Six weeks since Russia invaded its neighbor, the United Nations Children’s Fund, UNICEF, it said imports have been stopped to the Middle East and North Africa, where over 90% of food comes from ‘abroad.
Prices have also risen for basic necessities, including wheat, cooking oil and fuel as well if this situation persists, “it will have a serious impact on childrenespecially in Egypt, Lebanon, Libya, Sudan, Syria and Yemen, ”said UNICEF.
Too poor to pay
Adele Khodr, who is UNICEF Regional Director for the Middle East and North Africa, warned of “unprecedented increases in food prices” affecting families. unable to pay due to “ongoing conflicts, political instability, COVID-19 pandemic and war in Ukraine“.
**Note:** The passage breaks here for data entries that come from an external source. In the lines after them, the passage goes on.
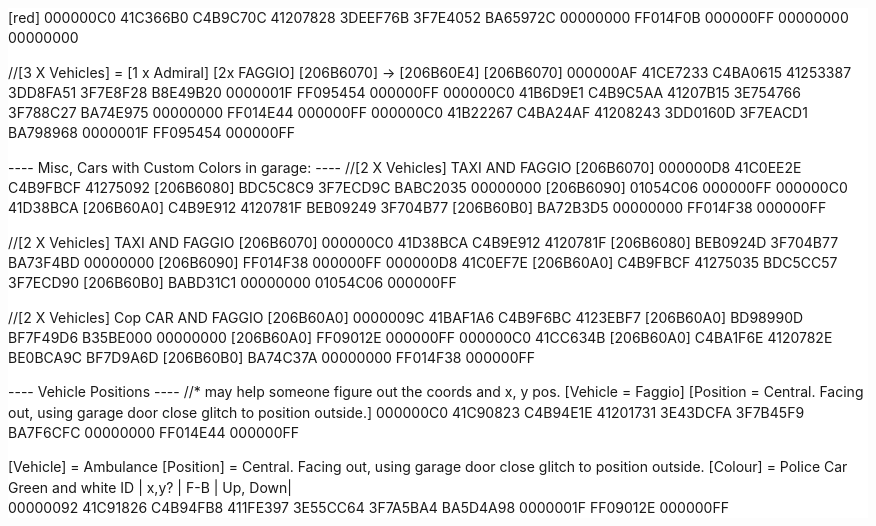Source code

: [red]
000000C0 41C366B0 C4B9C70C 41207828 
3DEEF76B 3F7E4052 BA65972C 00000000 
FF014F0B 000000FF 00000000 00000000


//[3 X Vehicles] = [1 x Admiral] [2x FAGGIO]
[206B6070]	-> [206B60E4]
[206B6070]	000000AF 41CE7233 C4BA0615 41253387 3DD8FA51 3F7E8F28 B8E49B20 0000001F FF095454 000000FF 000000C0 41B6D9E1 C4B9C5AA 41207B15 3E754766 3F788C27 BA74E975 00000000 FF014E44 000000FF 000000C0 41B22267 C4BA24AF 41208243 3DD0160D 3F7EACD1 BA798968 0000001F FF095454 000000FF


---- Misc, Cars with Custom Colors in garage: ----
//[2 X Vehicles] 	TAXI AND FAGGIO
[206B6070]	000000D8 41C0EE2E C4B9FBCF 41275092
[206B6080]	BDC5C8C9 3F7ECD9C BABC2035 00000000 
[206B6090]	01054C06 000000FF 000000C0 41D38BCA 
[206B60A0]	C4B9E912 4120781F BEB09249 3F704B77 
[206B60B0]	BA72B3D5 00000000 FF014F38 000000FF

//[2 X Vehicles] 	TAXI AND FAGGIO
[206B6070]	000000C0 41D38BCA C4B9E912 4120781F 
[206B6080]	BEB0924D 3F704B77 BA73F4BD 00000000 
[206B6090]	FF014F38 000000FF 000000D8 41C0EF7E 
[206B60A0]	C4B9FBCF 41275035 BDC5CC57 3F7ECD90 
[206B60B0]	BABD31C1 00000000 01054C06 000000FF

//[2 X Vehicles] 	Cop CAR AND FAGGIO
[206B60A0]	0000009C 41BAF1A6 C4B9F6BC 4123EBF7 
[206B60A0]	BD98990D BF7F49D6 B35BE000 00000000 
[206B60A0]	FF09012E 000000FF 000000C0 41CC634B 
[206B60A0]	C4BA1F6E 4120782E BE0BCA9C BF7D9A6D 
[206B60B0]	BA74C37A 00000000 FF014F38 000000FF

---- Vehicle Positions ----
//* may help someone figure out the coords and x, y pos.
[Vehicle = Faggio]
[Position = Central. Facing out, using garage door close glitch to position outside.]
000000C0 41C90823 C4B94E1E 41201731 3E43DCFA 3F7B45F9 BA7F6CFC 00000000 FF014E44 000000FF

[Vehicle] = Ambulance
[Position] = Central. Facing out, using garage door close glitch to position outside.
[Colour] = Police Car Green and white
ID | 		x,y? |	F-B	|   Up, Down|	
00000092 41C91826 C4B94FB8 411FE397 3E55CC64 3F7A5BA4 BA5D4A98 0000001F FF09012E 000000FF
Because of these multiple problems, “the number of malnourished children is likely to increase dramatically,” said Ms. Khodr, in an appeal to partners for help “to consolidate efforts to urgently provide and increase prevention, early diagnosis and the treatment of malnutrition to address the needs of millions of children and women, especially in the countries most affected by the crises. This is essential to prevent a massive malnutrition crisis for children in the region “.
Efforts to prevent
UNICEF works with partners to provide and expand life-saving treatment services for children with severe wasting, along with the early detection of wasting in children under the age of five. Together with partners, UNICEF also provides preventive nutrition services, including micronutrient supplements and growth monitoring, as well as advice and support on breastfeeding and age-appropriate complementary feeding.
“We are ready to facilitate the renewal of the nutritional response in the region to further strengthen links with the agriculture, social protection, education and water and sanitation sectors to reach more children in need.” , Ms Khodr said
According to UNICEF, fewer than four in 10 children in the Middle East and North Africa are receiving the diets they need to thrive and develop properly.
The region is already home to high rates of malnutrition and micronutrient deficiencies, meaning nearly one in five children are stunted and about the same number suffer from wasting – or rapid weight loss – related to lack of food.
As alarming as these figures are, the situation is even worse in the countries of the Middle East and North Africa that have been hardest hit by the war in Ukraine.
In the Yemen, 45 percent of children are stunted and over 86 percent suffer from anemiathe most common causes of which include nutritional deficiencies, particularly iron, although deficiencies in folate, vitamins B12 and A are also important causes.
UNICEF also warned that 13.6% of children in Sudan suffer from wasting, 36.4% are stunted and nearly half suffer from anemia.
In Lebanon, 94 percent of young children are not getting the diets they need, while over 40 percent of women and children under the age of five suffer from anemia;
In Syria, where the price of the average food basket nearly doubled in 2021, only one in four children receive a sufficiently healthy diet.